Stored data:
******************************

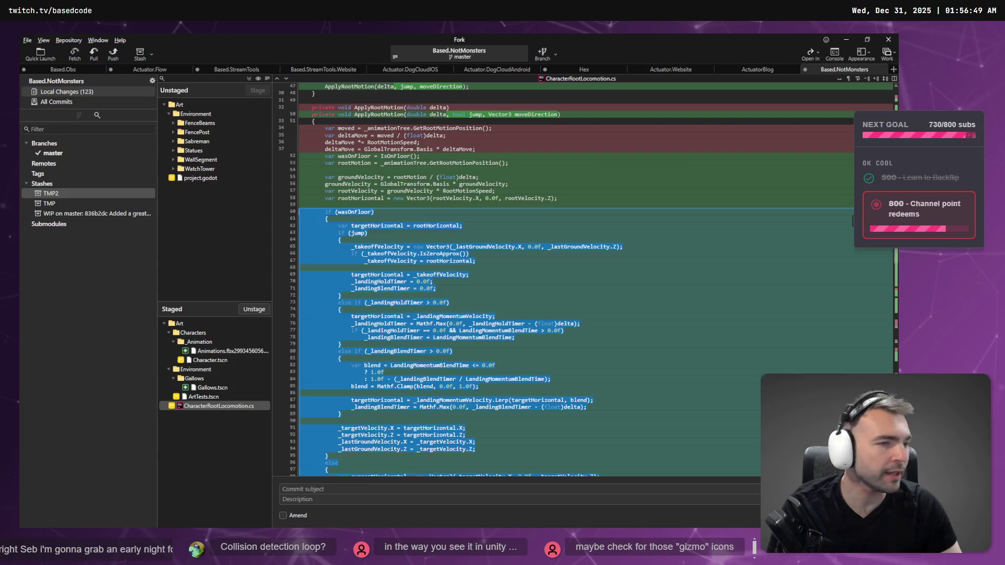
Step: Stage the CharacterRootLocomotion.cs and ArtTests.tscn changes
left_click_drag(268, 150, 270, 265)
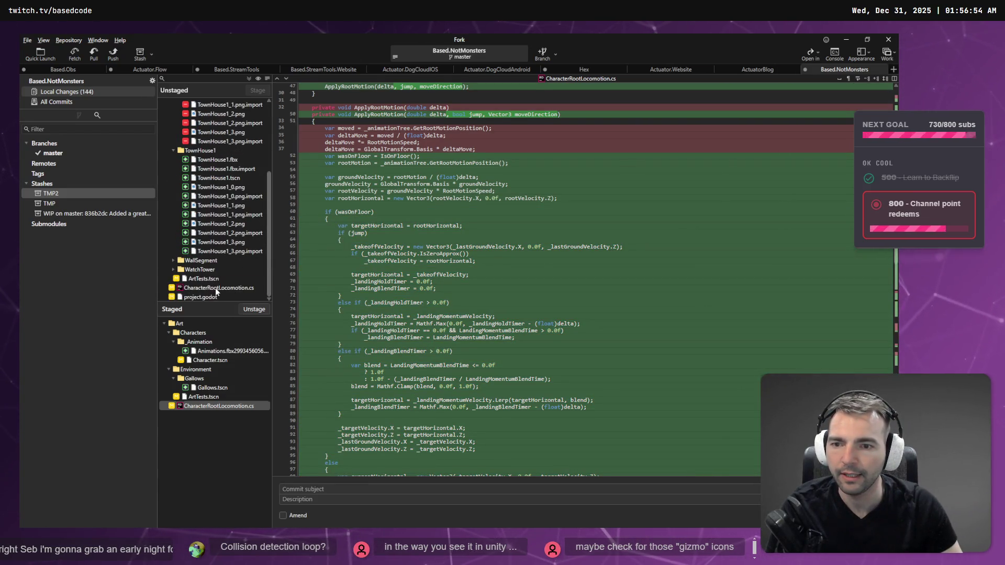
left_click(215, 287)
left_click(258, 90)
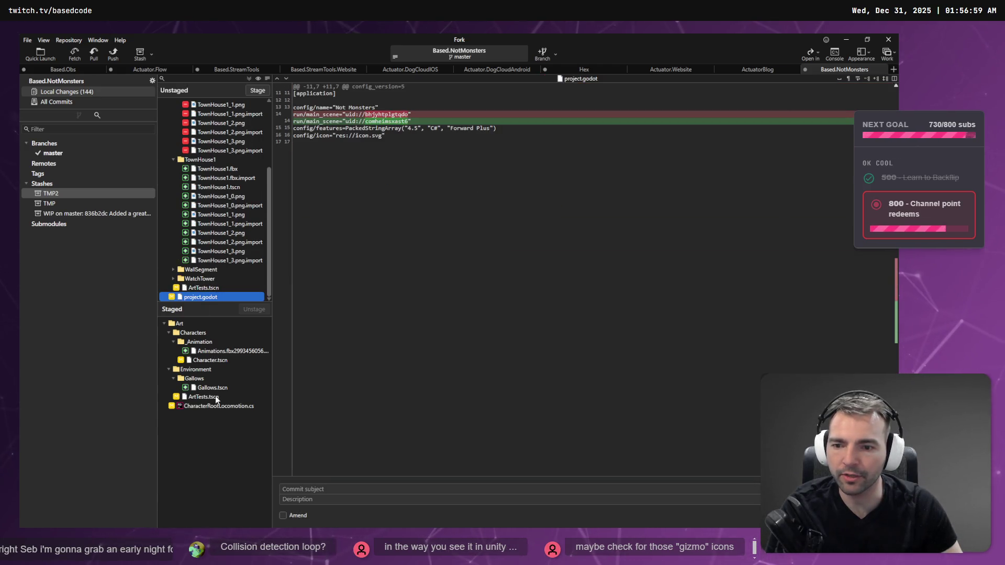
left_click(230, 408)
left_click(202, 289)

******************************

* ACTIVITY *
A faithful copy of the entries above is needed, one that contains no images.

* WRITTEN RESPONSE *
Step: Stage the CharacterRootLocomotion.cs and ArtTests.tscn changes
left_click_drag(268, 150, 270, 265)
left_click(215, 287)
left_click(258, 90)
left_click(230, 408)
left_click(202, 289)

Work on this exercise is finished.